The other issue with film is how it alienates the actor from their self. They lose the audience, and in doing so, they lose self validation. The only thing they direct towards is a camera. An actor without an audience has a very different nature to an actor with an audience, and this loss of self is conferred to both the viewer and the actor. It is inorganic, the actor has a relationship with the audience when performing live, which is lost when the audience is taken away. The loss of self validation is also the loss of identity and meaning in one’s self. As we view a picture of our self, and view other people’s perceptions of us, we come to understand ourselves.
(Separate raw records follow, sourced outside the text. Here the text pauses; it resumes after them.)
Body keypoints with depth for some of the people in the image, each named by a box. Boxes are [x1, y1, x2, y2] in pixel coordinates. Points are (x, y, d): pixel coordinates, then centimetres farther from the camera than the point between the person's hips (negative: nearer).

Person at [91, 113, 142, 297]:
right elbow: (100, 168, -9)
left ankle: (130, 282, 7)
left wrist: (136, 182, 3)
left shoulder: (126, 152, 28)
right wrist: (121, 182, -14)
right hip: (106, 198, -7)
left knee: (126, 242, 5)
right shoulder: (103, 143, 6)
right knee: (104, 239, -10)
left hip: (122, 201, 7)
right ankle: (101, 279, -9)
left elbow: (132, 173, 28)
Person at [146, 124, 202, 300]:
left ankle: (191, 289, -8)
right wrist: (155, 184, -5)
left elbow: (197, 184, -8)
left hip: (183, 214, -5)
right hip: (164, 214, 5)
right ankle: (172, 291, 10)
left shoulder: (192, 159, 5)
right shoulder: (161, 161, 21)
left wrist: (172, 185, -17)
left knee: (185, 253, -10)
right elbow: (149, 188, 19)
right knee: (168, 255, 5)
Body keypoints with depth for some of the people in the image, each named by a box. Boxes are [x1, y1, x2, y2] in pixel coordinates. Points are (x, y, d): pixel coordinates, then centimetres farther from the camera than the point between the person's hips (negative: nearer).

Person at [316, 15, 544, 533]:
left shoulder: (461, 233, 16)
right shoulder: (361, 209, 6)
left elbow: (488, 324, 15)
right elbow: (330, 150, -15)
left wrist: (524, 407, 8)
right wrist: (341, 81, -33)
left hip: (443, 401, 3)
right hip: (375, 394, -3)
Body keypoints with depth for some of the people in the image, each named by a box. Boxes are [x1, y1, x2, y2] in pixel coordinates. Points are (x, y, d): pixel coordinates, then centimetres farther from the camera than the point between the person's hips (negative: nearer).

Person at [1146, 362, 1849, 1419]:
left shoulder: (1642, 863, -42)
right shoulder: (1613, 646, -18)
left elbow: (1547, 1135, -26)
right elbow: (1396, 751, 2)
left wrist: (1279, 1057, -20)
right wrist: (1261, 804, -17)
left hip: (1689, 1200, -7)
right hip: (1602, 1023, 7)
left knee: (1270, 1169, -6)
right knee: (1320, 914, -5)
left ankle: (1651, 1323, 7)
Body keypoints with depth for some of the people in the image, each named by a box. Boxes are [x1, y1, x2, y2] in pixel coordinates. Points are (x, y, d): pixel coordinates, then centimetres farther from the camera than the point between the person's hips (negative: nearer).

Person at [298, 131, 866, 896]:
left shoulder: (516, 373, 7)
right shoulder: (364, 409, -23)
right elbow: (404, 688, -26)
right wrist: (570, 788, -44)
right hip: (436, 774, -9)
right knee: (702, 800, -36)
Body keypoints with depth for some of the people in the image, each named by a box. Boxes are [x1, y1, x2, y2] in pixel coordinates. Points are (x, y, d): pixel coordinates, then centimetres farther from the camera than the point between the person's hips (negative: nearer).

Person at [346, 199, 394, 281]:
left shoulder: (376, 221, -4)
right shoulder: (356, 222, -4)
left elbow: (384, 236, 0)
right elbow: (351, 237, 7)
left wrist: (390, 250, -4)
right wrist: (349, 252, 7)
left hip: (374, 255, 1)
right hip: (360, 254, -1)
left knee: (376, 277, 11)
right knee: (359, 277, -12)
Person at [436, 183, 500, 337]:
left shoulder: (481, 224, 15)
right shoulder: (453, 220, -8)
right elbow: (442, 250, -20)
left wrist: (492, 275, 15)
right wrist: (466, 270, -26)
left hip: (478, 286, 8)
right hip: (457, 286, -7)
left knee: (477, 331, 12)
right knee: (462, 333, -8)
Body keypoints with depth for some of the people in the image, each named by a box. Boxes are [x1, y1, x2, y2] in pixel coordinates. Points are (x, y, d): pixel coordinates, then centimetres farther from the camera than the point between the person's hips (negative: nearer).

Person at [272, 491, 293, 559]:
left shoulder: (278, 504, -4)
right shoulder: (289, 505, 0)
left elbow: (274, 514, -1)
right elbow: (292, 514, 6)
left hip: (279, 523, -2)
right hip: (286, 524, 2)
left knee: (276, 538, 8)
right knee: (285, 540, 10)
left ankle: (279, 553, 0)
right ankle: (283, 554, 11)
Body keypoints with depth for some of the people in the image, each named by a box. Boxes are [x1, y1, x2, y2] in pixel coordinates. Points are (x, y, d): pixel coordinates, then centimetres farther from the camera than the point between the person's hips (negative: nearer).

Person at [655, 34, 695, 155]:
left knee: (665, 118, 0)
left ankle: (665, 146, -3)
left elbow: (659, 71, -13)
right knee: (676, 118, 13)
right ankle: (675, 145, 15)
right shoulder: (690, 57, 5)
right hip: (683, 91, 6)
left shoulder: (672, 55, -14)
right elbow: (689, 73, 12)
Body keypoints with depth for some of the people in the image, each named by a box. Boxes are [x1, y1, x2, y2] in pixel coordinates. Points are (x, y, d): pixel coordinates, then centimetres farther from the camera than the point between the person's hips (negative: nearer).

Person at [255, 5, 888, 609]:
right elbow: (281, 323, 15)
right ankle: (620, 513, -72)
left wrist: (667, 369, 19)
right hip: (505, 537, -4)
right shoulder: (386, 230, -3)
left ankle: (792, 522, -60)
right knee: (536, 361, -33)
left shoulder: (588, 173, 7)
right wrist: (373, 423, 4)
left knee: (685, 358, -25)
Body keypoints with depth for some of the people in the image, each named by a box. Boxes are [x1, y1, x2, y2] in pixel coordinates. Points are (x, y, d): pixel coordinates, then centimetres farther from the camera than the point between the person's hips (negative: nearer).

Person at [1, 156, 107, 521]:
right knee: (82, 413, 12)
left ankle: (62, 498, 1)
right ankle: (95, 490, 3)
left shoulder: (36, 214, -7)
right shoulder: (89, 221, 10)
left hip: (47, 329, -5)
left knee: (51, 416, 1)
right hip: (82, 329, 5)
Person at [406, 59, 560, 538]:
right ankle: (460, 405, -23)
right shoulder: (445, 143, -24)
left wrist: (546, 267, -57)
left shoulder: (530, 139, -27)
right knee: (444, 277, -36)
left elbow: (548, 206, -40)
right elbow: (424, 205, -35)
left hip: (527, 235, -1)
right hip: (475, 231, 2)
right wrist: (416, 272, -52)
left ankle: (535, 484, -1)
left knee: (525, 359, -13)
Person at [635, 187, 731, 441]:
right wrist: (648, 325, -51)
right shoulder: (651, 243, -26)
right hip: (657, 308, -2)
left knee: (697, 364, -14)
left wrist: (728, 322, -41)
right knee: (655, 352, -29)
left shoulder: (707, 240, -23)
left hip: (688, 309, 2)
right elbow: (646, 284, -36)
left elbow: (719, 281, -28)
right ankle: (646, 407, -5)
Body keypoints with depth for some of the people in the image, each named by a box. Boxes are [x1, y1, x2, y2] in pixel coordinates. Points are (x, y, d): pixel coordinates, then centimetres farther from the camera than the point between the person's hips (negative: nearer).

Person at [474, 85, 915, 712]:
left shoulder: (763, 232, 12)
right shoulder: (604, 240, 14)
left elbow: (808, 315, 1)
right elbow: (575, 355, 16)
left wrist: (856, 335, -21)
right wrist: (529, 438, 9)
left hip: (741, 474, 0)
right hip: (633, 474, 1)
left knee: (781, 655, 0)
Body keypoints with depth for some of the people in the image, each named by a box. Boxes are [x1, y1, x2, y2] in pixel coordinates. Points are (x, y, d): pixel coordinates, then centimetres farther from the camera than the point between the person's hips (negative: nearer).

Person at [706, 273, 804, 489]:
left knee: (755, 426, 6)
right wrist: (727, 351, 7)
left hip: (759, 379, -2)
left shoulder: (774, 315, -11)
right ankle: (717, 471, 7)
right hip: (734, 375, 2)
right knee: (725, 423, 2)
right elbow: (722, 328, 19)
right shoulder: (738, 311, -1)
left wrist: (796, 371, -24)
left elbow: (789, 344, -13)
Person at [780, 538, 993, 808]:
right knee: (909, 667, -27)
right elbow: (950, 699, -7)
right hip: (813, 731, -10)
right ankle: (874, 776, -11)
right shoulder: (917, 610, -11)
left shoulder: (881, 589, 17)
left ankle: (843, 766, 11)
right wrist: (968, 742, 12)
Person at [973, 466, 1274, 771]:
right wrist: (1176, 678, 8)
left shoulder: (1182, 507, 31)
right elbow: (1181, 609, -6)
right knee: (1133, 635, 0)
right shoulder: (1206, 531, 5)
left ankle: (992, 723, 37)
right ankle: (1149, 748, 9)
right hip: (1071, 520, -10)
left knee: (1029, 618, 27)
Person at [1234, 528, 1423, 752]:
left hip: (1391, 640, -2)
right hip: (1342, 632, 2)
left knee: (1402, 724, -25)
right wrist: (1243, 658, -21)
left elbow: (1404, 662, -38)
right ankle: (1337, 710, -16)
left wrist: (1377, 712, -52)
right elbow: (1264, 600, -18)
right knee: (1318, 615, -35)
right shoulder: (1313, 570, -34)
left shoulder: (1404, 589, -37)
The actor has no understanding of himself in front of the camera because that reciprocal self validation is lost to the vacuum of the camera. This means that the filmic art becomes a sign of the loss of self, since we validate ourselves in art, and we cannot validate ourselves in film because there is no solid subject-identity through which we can identify either.
Another way in which film is different to other art is that when we view a painting, our consciousness permeates the space of the art naturally, and in organic time. When a viewer views a film, however, the film imposes fully into the consciousness of the viewer. This not only forces the viewer into a kind of participation new to the art-viewer relationship, but halts one from thinking about the art, for thought is subsumed by the movement of the piece. If you think about a moment in a film, you lose everything that follows, and you therefore miss out on the film. To appreciate a film fully, you must desist from complex thought. Art kills thought.
Benjamin claims that this makes the film the ‘art of the proletariat’ because the proletariat’s life is so hard that all they want from art is a veritable holiday. Because film is so immersive as to subsume their thought and senses, it creates, for the viewer, a ‘holiday from life’.
Artists have always sought to transcend the limits of power their mediums have, and what film directors do is take over from the Dadaist art movement. The Dada school looked to confront the barren meaninglessness of life, and film managed to minimise the meaning-subject relationship. Film became an experientially significant move on from the ‘word salad’ poetry of the Absurdists and Dadaists. Art has to mirror the meaning of the age because the meaning of the age is always captured in the art. The age of reproduction loses meaningfulness, and therefore we have reached a cultural crisis. This is where Walter Benjamin leads us to at the end of the essay. He takes the sad view that the next progression from this modern art is war, or anything which can fulfill the role of war in the art world. If meaning is lost, we must experience the anguish of loss of meaning before we move on, and this is the ultimate necessary step, he believed.